Stored data:
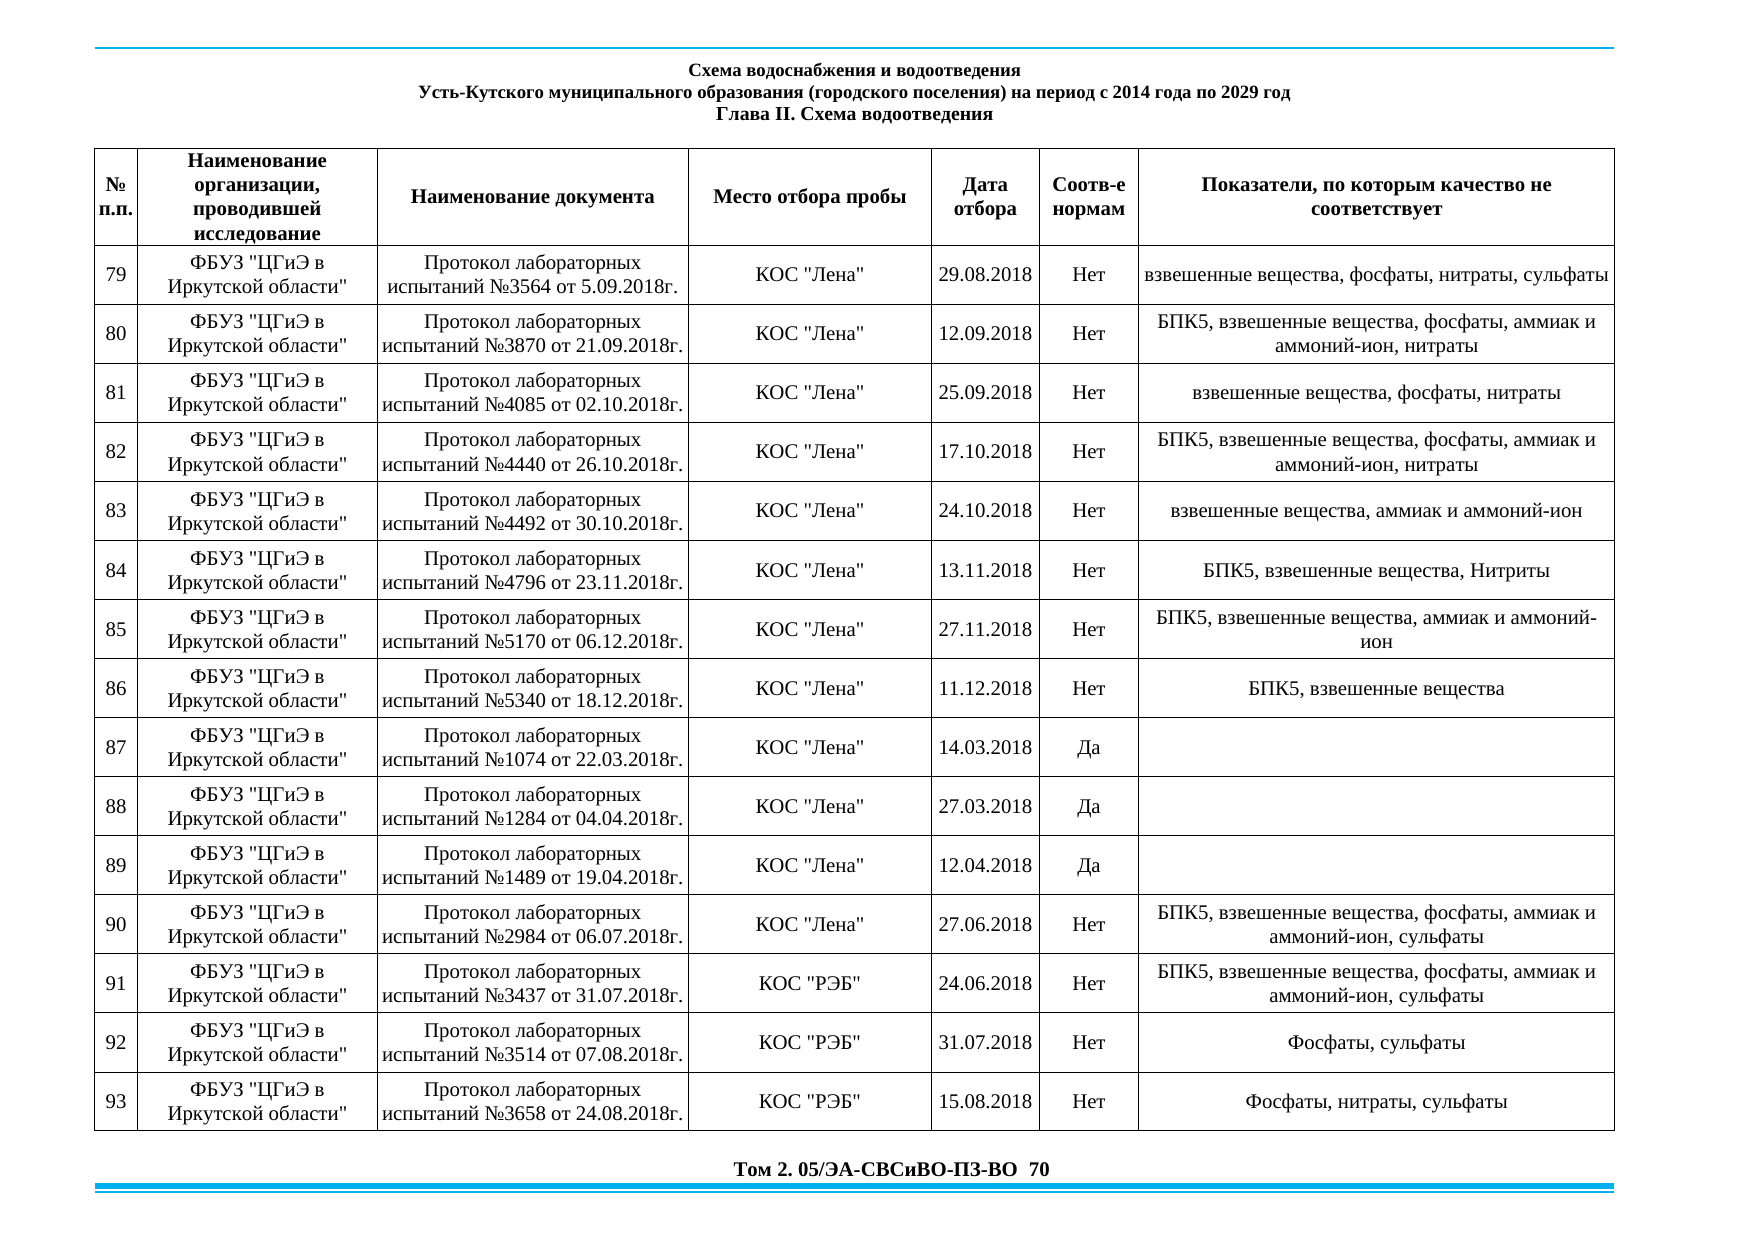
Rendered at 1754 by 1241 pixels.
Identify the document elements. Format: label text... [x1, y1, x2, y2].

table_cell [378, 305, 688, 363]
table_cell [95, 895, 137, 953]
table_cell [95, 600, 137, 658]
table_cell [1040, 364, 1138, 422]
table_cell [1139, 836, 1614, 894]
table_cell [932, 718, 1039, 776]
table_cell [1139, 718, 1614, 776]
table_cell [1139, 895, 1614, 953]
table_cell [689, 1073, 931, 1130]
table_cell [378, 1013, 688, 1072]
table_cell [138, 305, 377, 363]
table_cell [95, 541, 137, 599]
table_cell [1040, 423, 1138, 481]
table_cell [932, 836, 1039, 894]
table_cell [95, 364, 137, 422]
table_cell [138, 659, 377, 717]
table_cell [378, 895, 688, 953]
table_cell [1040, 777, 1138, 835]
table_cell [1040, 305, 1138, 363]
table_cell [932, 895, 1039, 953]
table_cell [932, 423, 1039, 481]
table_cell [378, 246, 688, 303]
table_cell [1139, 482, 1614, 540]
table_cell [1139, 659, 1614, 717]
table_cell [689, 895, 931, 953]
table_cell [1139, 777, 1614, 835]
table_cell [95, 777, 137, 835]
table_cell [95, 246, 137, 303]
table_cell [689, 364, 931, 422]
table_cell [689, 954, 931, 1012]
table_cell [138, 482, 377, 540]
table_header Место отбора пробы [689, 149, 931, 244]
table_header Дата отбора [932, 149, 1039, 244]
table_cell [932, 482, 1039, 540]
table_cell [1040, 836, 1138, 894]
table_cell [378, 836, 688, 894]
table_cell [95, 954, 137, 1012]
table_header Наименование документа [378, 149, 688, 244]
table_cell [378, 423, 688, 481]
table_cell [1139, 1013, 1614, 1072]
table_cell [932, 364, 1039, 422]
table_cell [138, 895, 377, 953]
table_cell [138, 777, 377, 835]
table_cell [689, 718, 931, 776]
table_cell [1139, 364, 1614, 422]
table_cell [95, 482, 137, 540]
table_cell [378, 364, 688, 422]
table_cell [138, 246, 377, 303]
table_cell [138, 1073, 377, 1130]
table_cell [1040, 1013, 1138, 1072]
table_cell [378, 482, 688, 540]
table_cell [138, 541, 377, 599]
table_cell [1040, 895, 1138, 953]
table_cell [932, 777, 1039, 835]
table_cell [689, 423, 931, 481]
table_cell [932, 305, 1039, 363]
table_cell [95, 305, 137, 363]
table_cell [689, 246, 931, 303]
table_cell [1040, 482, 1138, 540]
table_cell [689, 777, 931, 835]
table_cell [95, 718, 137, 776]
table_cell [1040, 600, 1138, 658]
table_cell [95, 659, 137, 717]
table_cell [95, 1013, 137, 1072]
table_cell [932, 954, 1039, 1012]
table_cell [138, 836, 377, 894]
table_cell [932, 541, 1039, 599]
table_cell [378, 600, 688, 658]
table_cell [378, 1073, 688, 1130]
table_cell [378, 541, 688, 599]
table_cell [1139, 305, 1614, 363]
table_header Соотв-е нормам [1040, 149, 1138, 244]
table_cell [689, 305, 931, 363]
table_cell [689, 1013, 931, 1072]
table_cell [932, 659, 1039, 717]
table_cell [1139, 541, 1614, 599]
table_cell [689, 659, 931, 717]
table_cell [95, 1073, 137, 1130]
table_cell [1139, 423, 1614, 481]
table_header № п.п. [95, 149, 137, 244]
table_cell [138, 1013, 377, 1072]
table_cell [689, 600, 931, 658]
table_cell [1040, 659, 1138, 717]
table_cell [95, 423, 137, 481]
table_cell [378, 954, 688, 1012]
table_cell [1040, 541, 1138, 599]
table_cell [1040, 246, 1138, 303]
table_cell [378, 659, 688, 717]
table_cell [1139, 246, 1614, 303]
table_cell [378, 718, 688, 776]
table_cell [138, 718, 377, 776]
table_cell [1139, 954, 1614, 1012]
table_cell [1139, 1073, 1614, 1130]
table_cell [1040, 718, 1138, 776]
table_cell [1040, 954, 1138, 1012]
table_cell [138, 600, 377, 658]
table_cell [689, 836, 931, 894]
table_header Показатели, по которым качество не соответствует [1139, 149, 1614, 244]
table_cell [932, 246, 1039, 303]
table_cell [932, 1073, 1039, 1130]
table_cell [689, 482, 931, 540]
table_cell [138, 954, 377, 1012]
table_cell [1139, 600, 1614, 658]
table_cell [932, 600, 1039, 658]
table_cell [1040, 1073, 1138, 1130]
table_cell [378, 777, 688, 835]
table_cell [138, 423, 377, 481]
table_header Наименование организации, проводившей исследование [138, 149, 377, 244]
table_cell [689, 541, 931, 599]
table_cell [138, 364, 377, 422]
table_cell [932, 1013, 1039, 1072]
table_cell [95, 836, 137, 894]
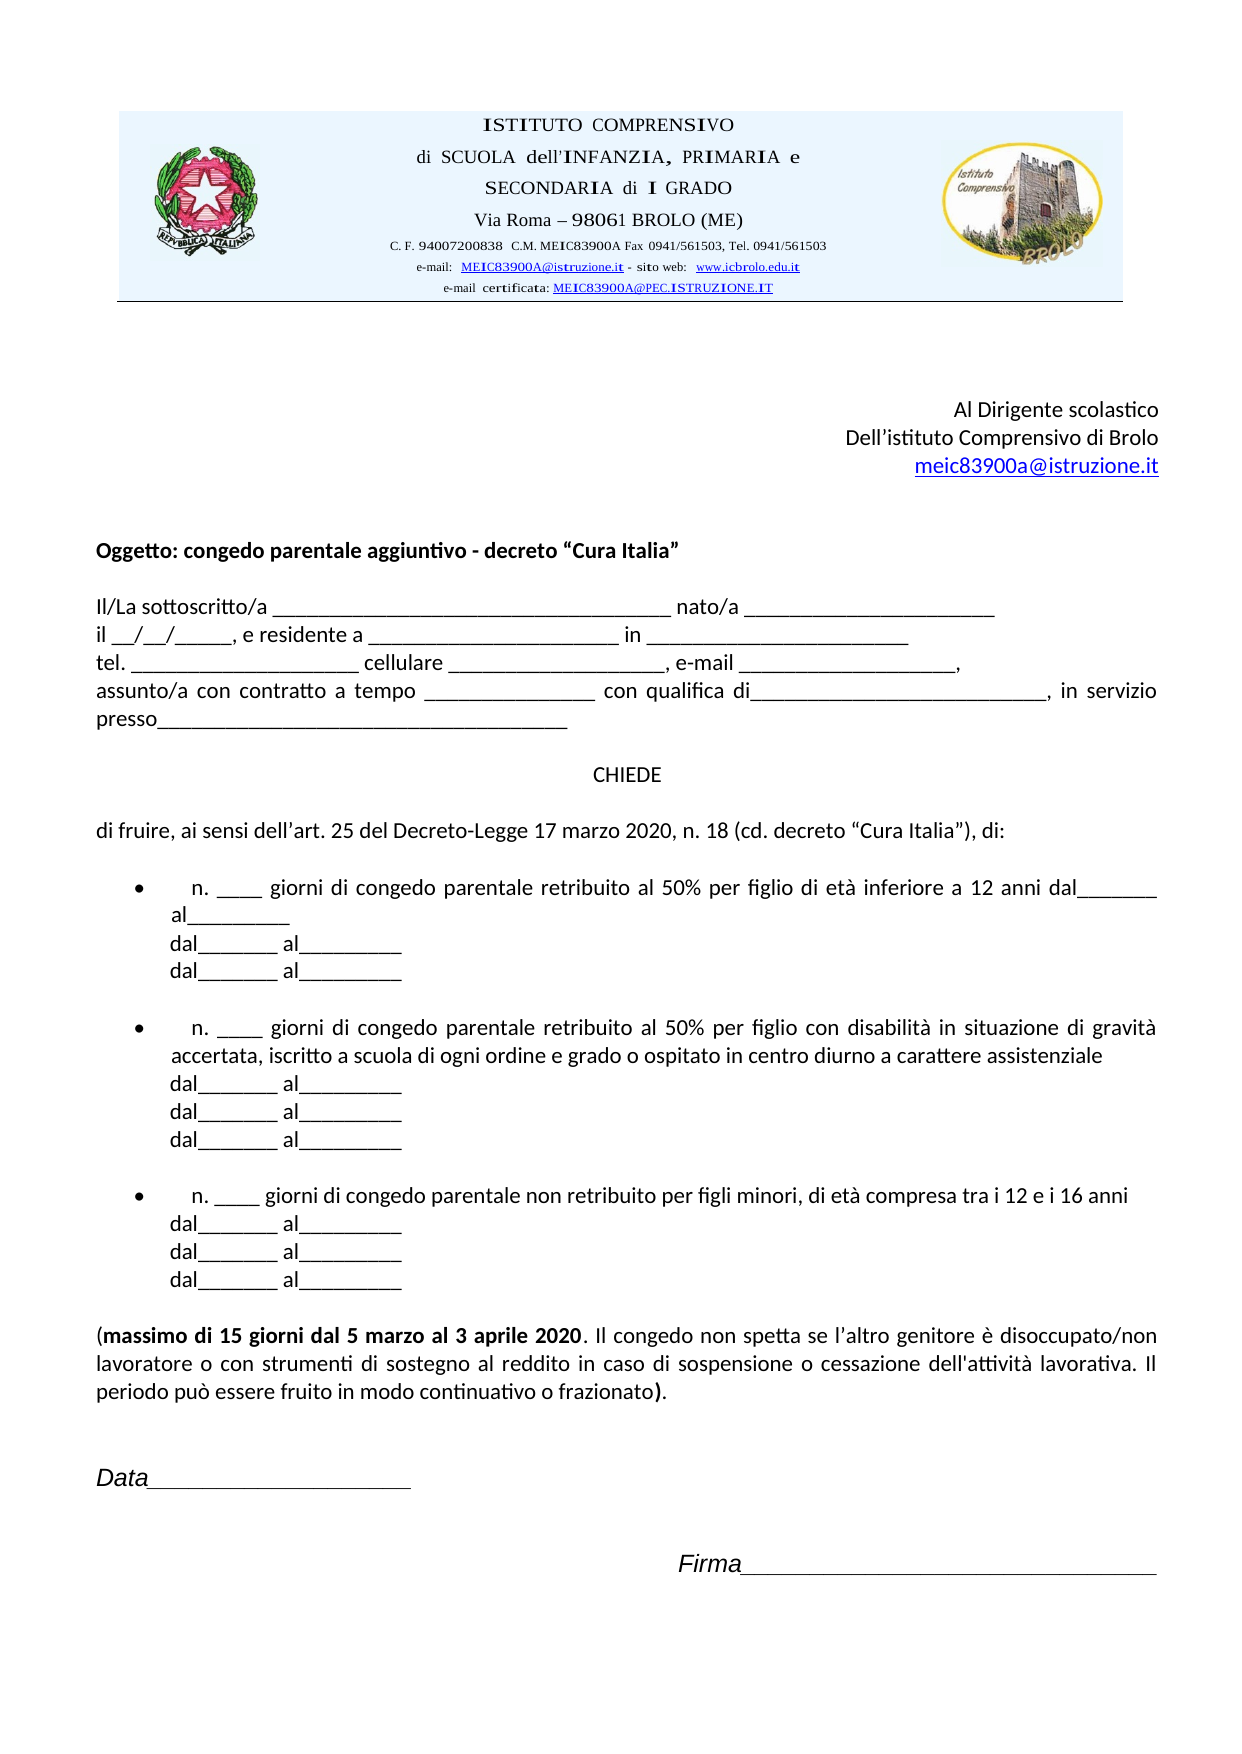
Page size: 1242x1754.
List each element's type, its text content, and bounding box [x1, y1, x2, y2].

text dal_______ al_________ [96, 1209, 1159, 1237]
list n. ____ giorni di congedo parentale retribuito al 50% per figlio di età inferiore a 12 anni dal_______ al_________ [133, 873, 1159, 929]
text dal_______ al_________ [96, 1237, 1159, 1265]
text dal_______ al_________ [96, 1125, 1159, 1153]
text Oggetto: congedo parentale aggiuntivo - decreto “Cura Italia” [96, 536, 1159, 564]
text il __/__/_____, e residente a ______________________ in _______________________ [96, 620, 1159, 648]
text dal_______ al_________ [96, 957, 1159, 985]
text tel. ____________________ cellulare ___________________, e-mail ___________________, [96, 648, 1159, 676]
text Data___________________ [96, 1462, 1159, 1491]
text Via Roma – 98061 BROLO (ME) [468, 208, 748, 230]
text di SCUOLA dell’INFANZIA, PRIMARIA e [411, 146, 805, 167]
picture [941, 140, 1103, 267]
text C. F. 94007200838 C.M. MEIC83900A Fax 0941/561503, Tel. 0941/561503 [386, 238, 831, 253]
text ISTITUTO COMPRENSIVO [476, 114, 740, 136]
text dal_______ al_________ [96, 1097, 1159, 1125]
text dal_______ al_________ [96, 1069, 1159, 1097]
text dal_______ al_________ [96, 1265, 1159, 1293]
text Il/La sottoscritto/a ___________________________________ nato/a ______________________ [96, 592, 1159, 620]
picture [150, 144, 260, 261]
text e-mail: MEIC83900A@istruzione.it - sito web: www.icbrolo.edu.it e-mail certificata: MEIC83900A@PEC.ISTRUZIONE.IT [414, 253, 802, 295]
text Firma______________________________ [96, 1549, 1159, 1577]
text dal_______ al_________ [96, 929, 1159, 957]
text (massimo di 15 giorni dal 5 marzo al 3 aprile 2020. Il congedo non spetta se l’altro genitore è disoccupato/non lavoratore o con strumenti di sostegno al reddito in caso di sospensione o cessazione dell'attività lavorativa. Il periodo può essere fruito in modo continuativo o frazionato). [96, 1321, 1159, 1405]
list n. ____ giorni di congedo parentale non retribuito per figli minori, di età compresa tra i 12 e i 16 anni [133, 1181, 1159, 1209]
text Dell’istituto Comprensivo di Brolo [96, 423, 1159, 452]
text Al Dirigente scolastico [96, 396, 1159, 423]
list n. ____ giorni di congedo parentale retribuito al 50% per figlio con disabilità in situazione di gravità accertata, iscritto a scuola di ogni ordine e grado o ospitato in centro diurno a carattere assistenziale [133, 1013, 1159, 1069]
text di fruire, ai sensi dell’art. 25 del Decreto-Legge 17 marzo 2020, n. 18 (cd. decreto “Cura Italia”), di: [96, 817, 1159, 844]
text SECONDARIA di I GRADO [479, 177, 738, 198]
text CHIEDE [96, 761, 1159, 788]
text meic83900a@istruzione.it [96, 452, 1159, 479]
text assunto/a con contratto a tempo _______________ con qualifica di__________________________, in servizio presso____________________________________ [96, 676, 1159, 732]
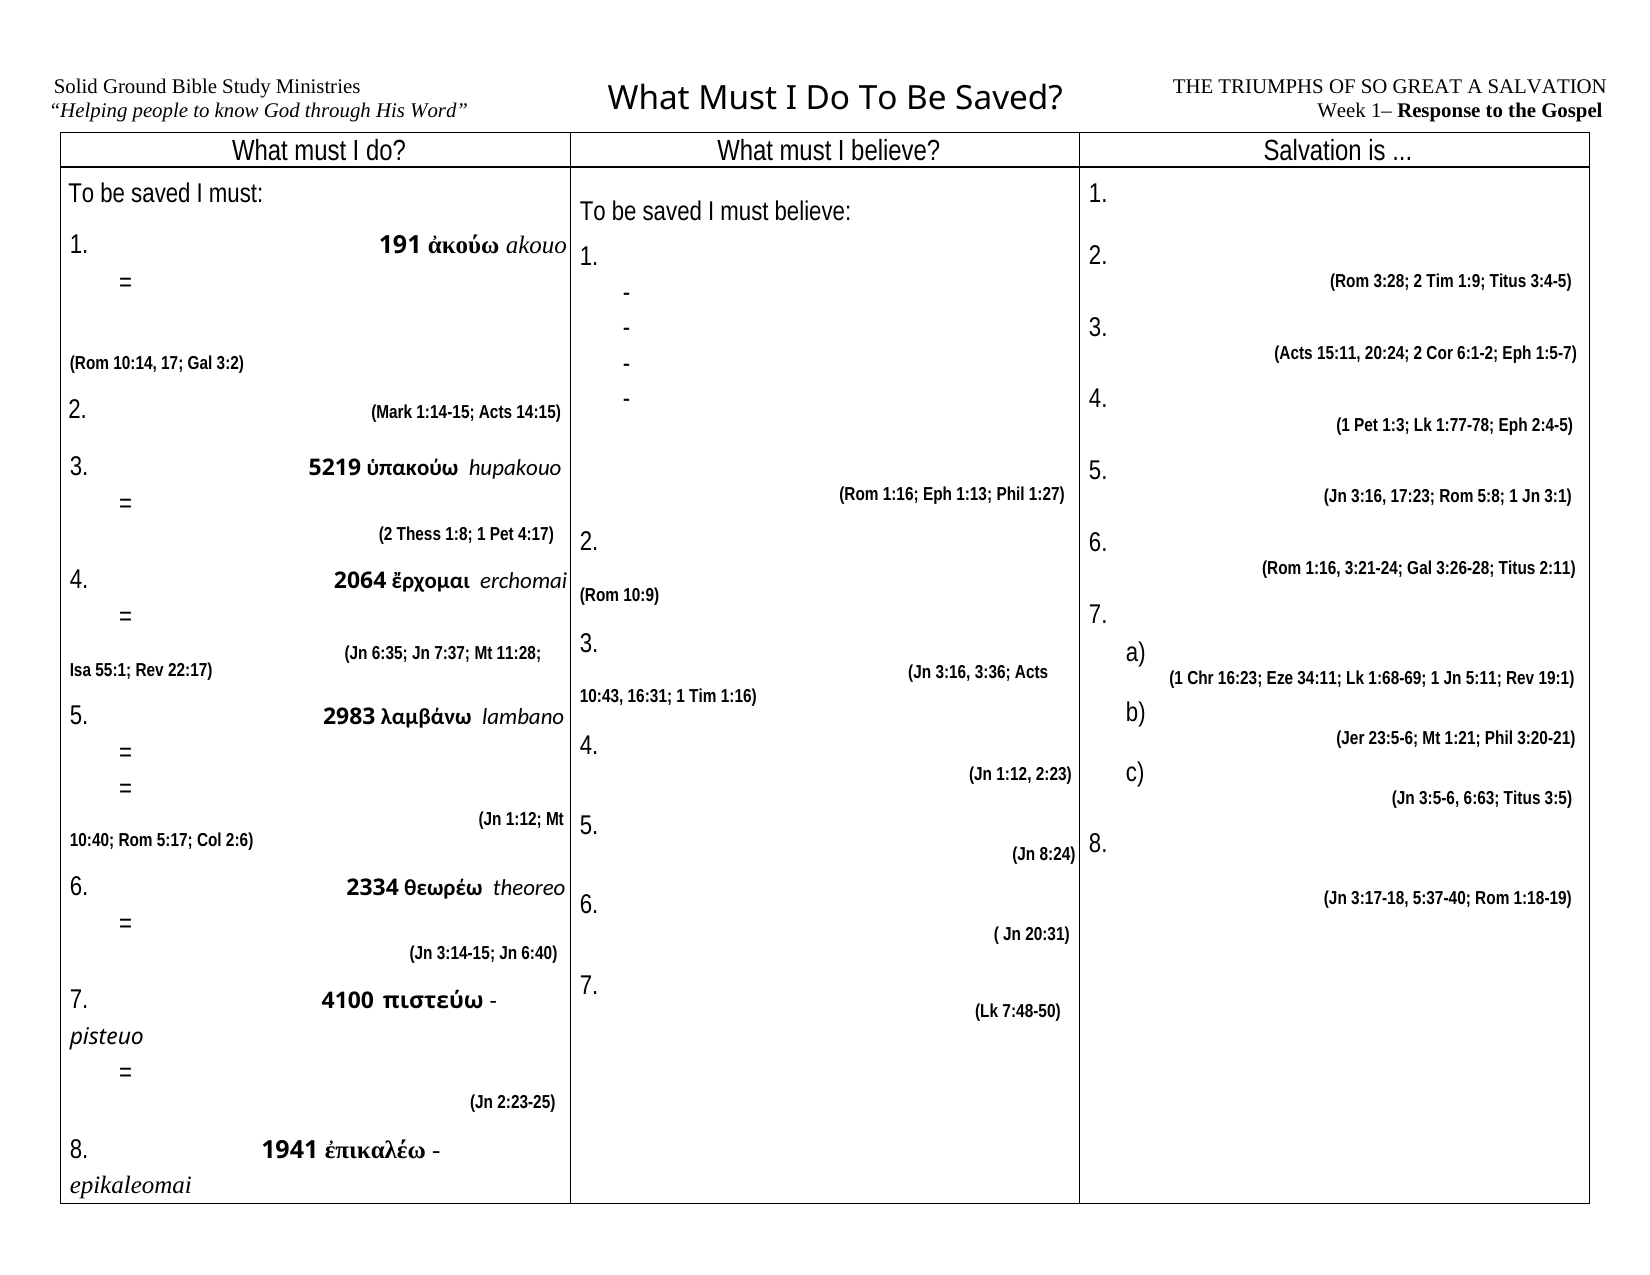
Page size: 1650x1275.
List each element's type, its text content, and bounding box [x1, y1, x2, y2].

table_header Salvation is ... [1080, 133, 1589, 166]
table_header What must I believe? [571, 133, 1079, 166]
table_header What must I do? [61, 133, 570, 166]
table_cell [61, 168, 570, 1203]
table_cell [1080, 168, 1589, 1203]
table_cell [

Problem description - Wherever "size" occurs in the records above, copy the line it sits in.

Reply to the task -
Page size: 1242x1754.
Page size: 1650x1275.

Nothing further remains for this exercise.